O Ceará retomou o crescimento do mercado de trabalho em fevereiro de 2026, registrando um saldo positivo de 4.316 novos empregos com carteira assinada.
O resultado decorre da relação entre 54.784 contratações e 50.468 demissões, conforme dados do Novo Caged divulgados nesta terça-feira (31/3). Nesse sentido, o estado consolida sua posição entre os três maiores geradores de postos formais no Nordeste, acompanhando a Bahia (6.890) e Sergipe (2.394).
O estoque total de trabalhadores cearenses com carteira assinada atingiu a marca histórica de 1.462.201 pessoas.

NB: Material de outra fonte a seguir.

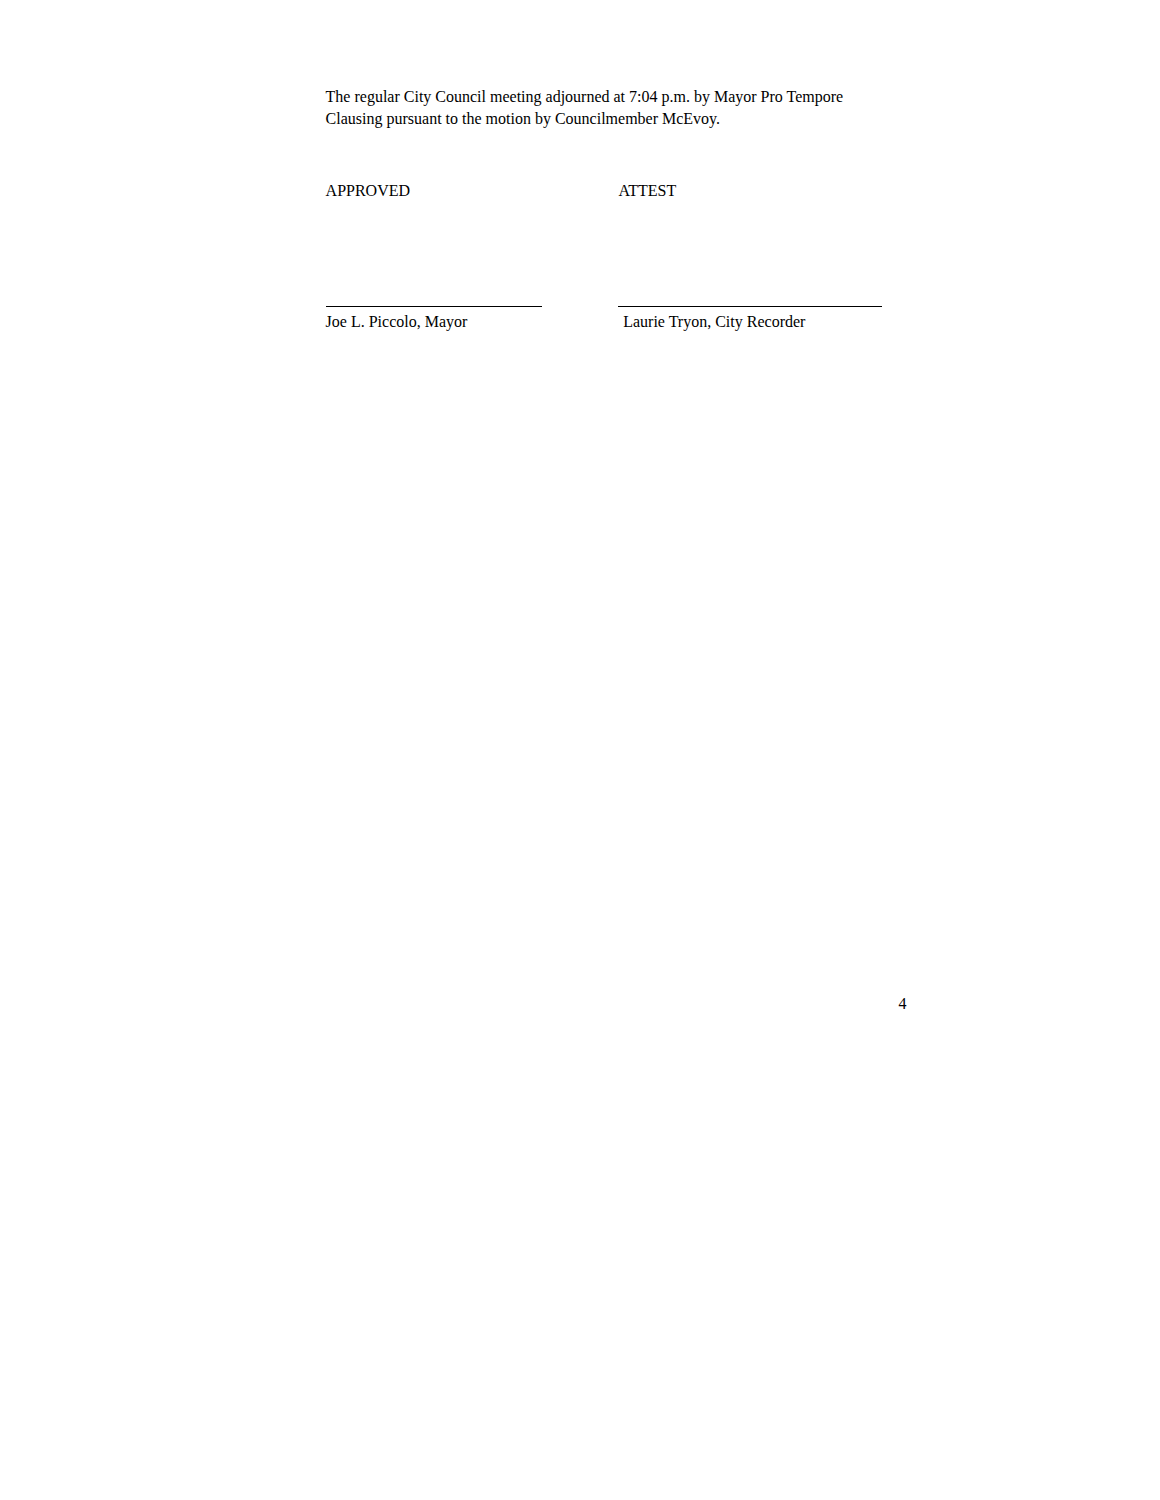The regular City Council meeting adjourned at 7:04 p.m. by Mayor Pro Tempore Clausing pursuant to the motion by Councilmember McEvoy.
APPROVED
ATTEST
Joe L. Piccolo, Mayor
Laurie Tryon, City Recorder
4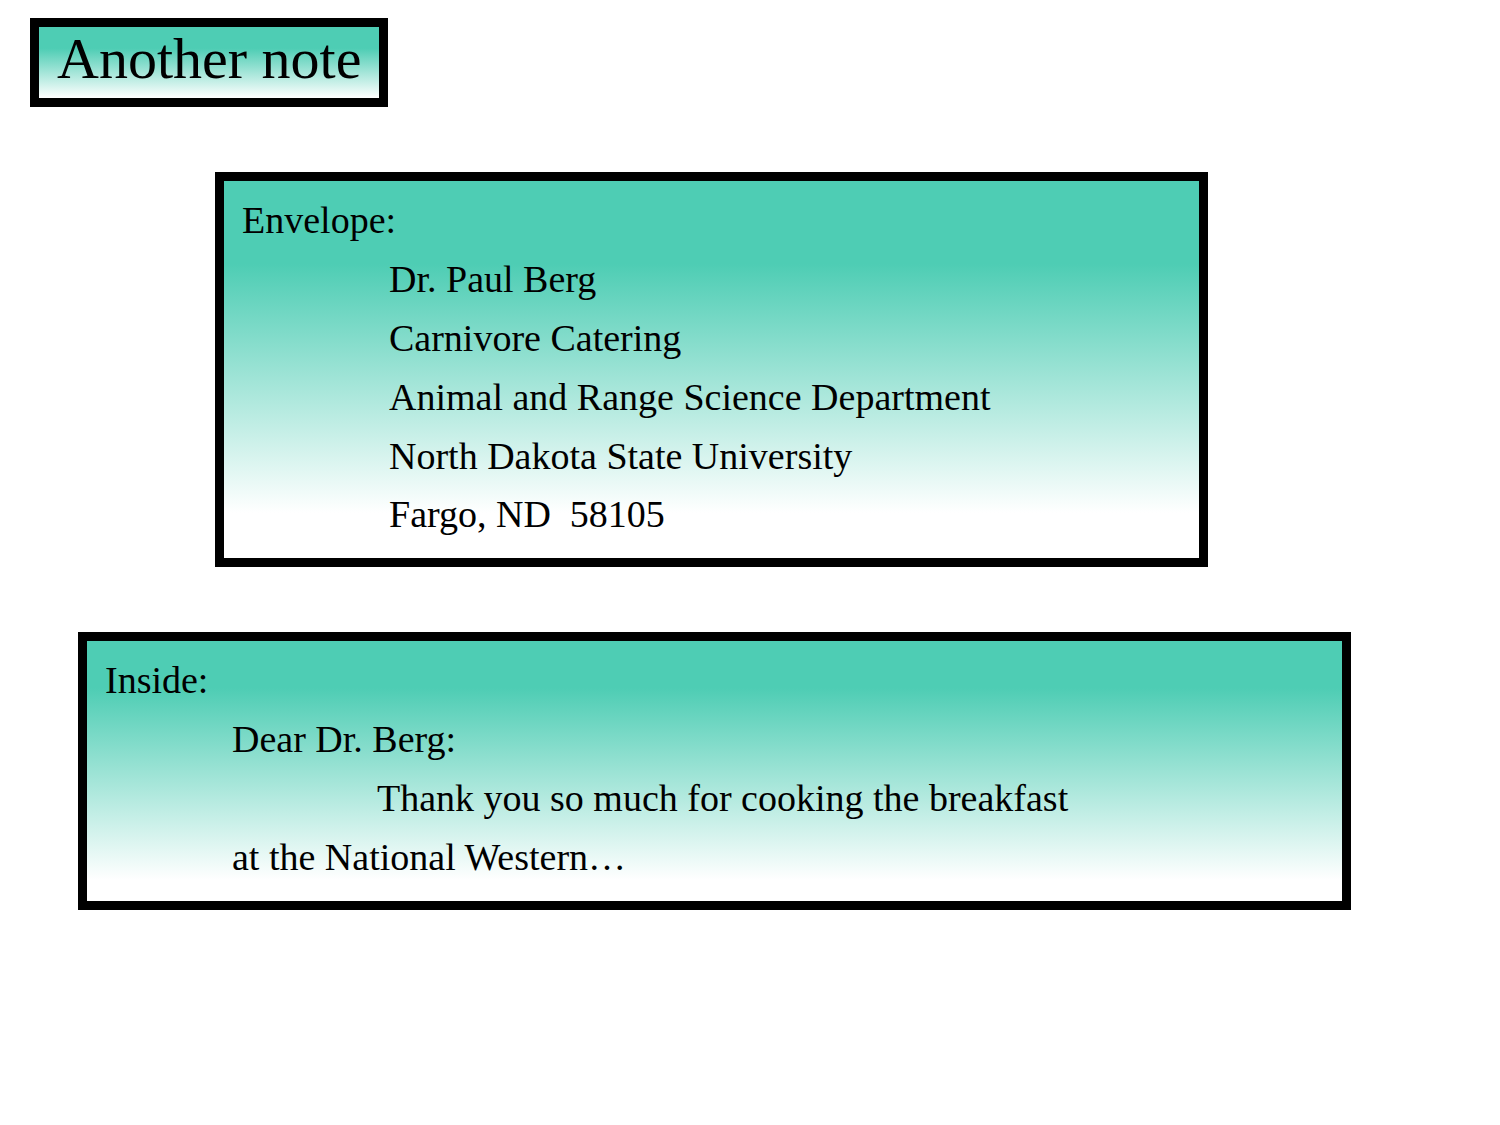Another note
Envelope:
Dr. Paul Berg
Carnivore Catering
Animal and Range Science Department
North Dakota State University
Fargo, ND 58105
Inside:
Dear Dr. Berg:
Thank you so much for cooking the breakfast
at the National Western…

Desempenho setorial e políticas públicas
O setor de serviços protagonizou a expansão econômica ao gerar sozinho 3.461 vagas, o que representa cerca de 75% do saldo total do período. Segundo o Ministério do Trabalho e Emprego (MTE), os números também foram impulsionados pela construção civil (1.425) e pela indústria (394).
Portanto, programas habitacionais como o Minha Casa, Minha Vida e o Entrada Moradia funcionam como pilares estratégicos para a sustentação do emprego no setor construtivo.
O governador Elmano de Freitas ressaltou que, desde julho de 2025, o número de empregos formais supera o de beneficiários do Bolsa Família no estado.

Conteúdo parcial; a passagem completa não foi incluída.